The work sent to MZM? The creation of a GIS in support of that mission. The statement of work, to which Knight Ridder had access, states MZM was to “assist the government in identifying and procuring data” on maps, “airports, ports, dams, churches/mosques/synagogues, schools [and] power plants.”
Knight Ridder reporter Jonathan S. Landay has my respect for stating, “It isn’t clear why U.S. intelligence agencies couldn’t do the work themselves.”
by Adena Schutzberg on 03/20 at 06:29 AM |
The traditional media caught up with story on Saturday. The Rocky Mountain News noted that Vexcel is based in Denver, the same hometown as Google-acquired @Last, makers of SketchUp. Also of note was the statement that the deal required regulatory approval in not only the U.S. but also Germany and Italy.
by Adena Schutzberg on 03/20 at 06:00 AM |
The Inquirer reports the acquisition and notes only a letter to Vexcel users as evidence. Gee, this is sort of like how we stumbled on Microsoft acquiring GeoTango late last year…
Update: Virtual Globes’ Alan Glennon has the official word.
Update 2: Microsoft shared this statement:
Microsoft has entered into an agreement with Vexcel Corporation to acquire the company. The acquisition is part of Microsoft’s exciting vision to deliver a dynamic, immersive digital representation of the real world that provides the best local search and mapping experience to consumers, businesses and government. Vexcel’s people, products, and services will play a key role in helping Microsoft deliver on this vision. The agreement requires regulatory approval in the United States and in certain EU countries (Germany and Italy), and more details will be provided once the deal is closed.
Update 3: Microsoft VE blog says the papers were signed last week.
by Adena Schutzberg on 03/17 at 08:47 AM |
In a not particularly earth-shattered article Wired highlights the new satellites expected from GeoEye and DigitalGlobe in the coming months/year. The spokespersons from the companies work very hard to make clear that the imagery is not in real time and that its overhead.
What the artilce does not cover is the real issue here: how long does it take to get these online services and in-car systems up to date imagery/street networks? I recall asking that of a data vendor once, basically, how often do you give “updated data” to clients?

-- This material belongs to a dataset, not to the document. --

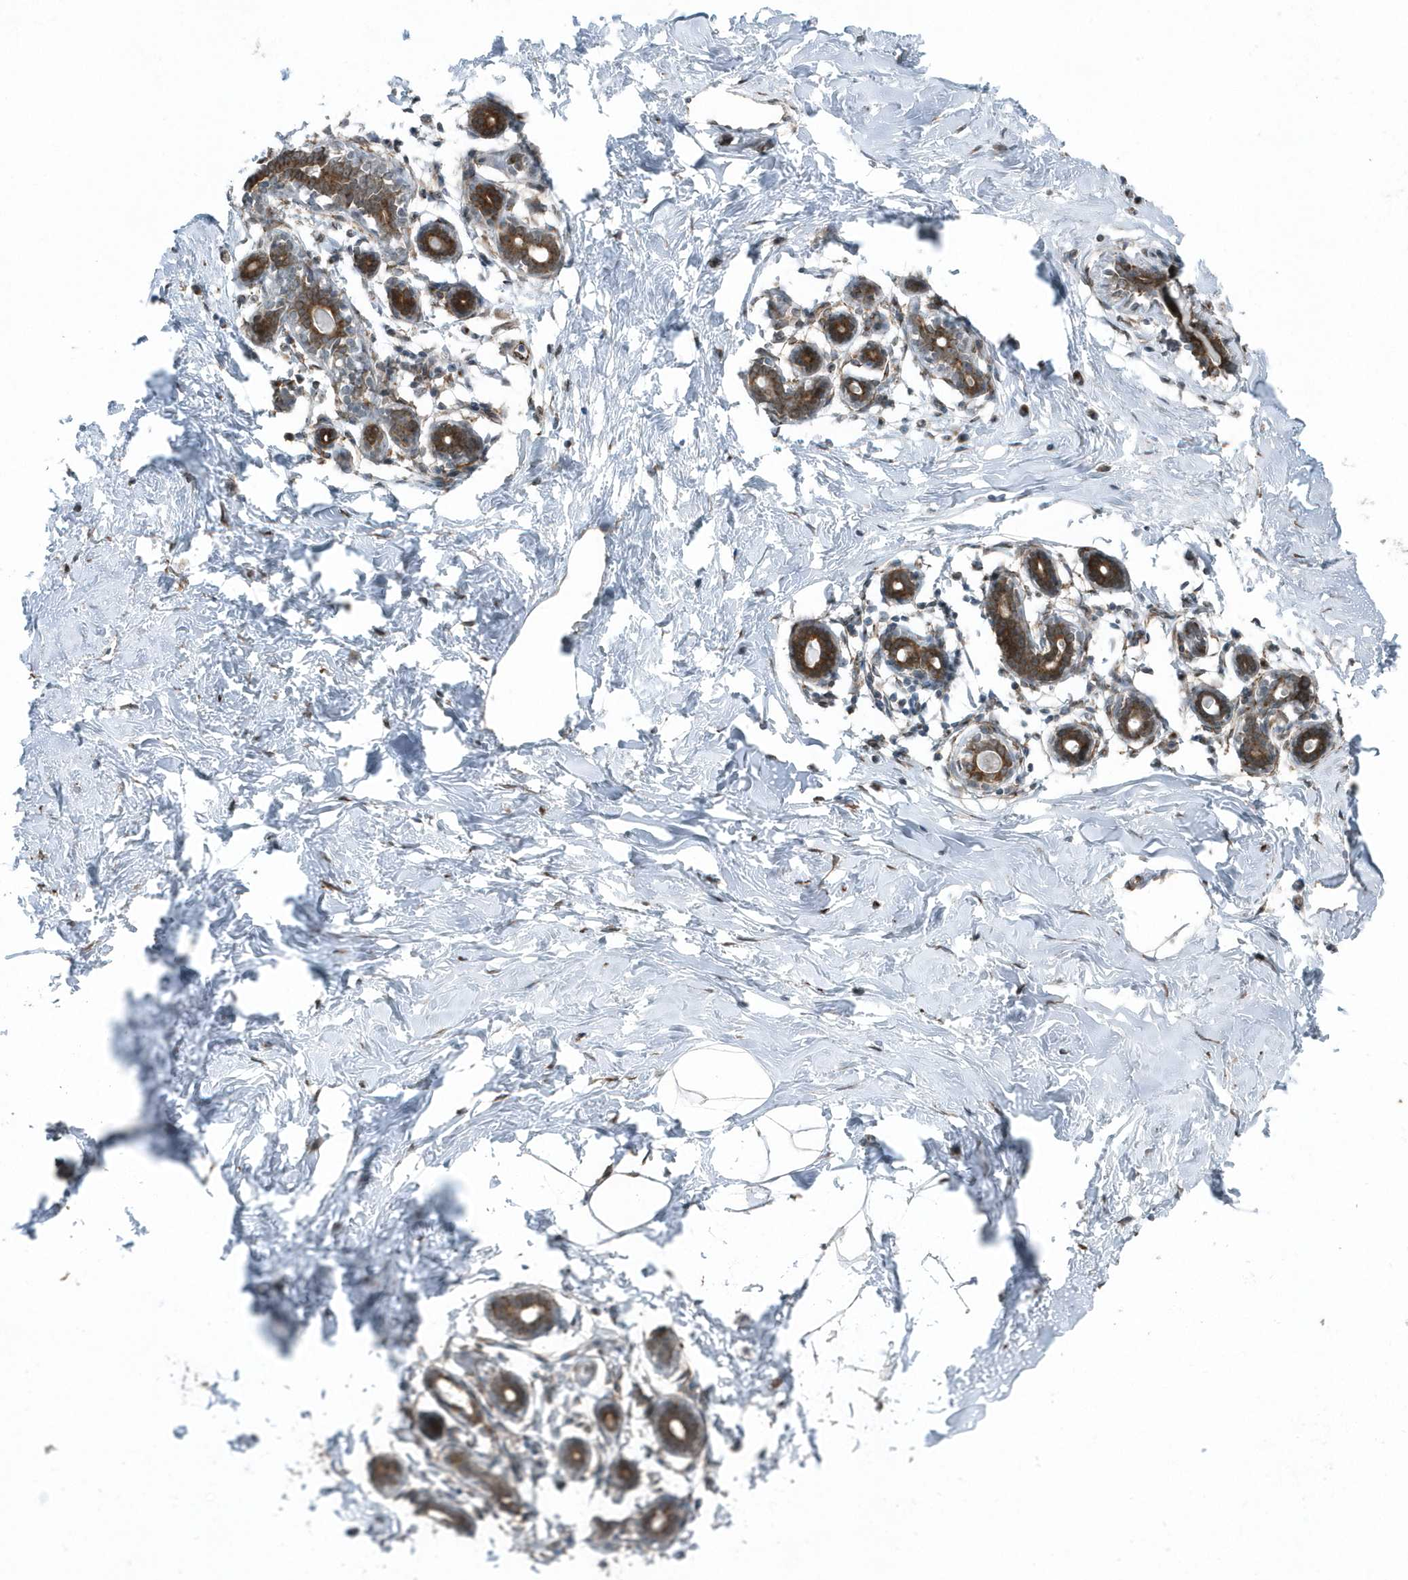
{"staining": {"intensity": "negative", "quantity": "none", "location": "none"}, "tissue": "breast", "cell_type": "Adipocytes", "image_type": "normal", "snomed": [{"axis": "morphology", "description": "Normal tissue, NOS"}, {"axis": "morphology", "description": "Adenoma, NOS"}, {"axis": "topography", "description": "Breast"}], "caption": "IHC of benign human breast shows no staining in adipocytes.", "gene": "GCC2", "patient": {"sex": "female", "age": 23}}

The answer, essentially was “some are monthly, one is weekly.” But, the data folks always caution that don’t know how quickly the custoers upload it to their systems!
Now, I know that “update changes only” solutions are making it easier to load updates, but I don’t think most people are impressed at the update rate on Google Earth/Live Local/etc. One way to impress us? Make the metadata on “date captured” available to users!
by Adena Schutzberg on 03/17 at 08:31 AM |
The Denver Post has a long and detailed article about State Sen. Tom Wiens who introduced a bill in the state legislature to provide funding to buy commercial imagery satellite imagery in support of wild fire fighting. Several days before the bill’s introduction, Lockheed Martin, a backer of Space Imaging, gave $100,000 to a charity Wiens heads. Wiens maintains there was no connection and that he was not aware of the relationship between the two companies. That part I follow. Then it gets complicated.
Apparently the bill got lots of support, but Wiens killed it after the state determined it’d cost $400 million to put a satellite in space. Huh? The original bill said they’d provide money to get commercial imagery! How is sending a satellite into space involved?
The best part of the article is a quote from Skip Edel, the Colorado State Forest Service’s expert on satellite-based imagery. He expressed his take on commercial satellite imagery:
“They don’t do well on monitoring active fires,” Edel said. “They don’t see through smoke.”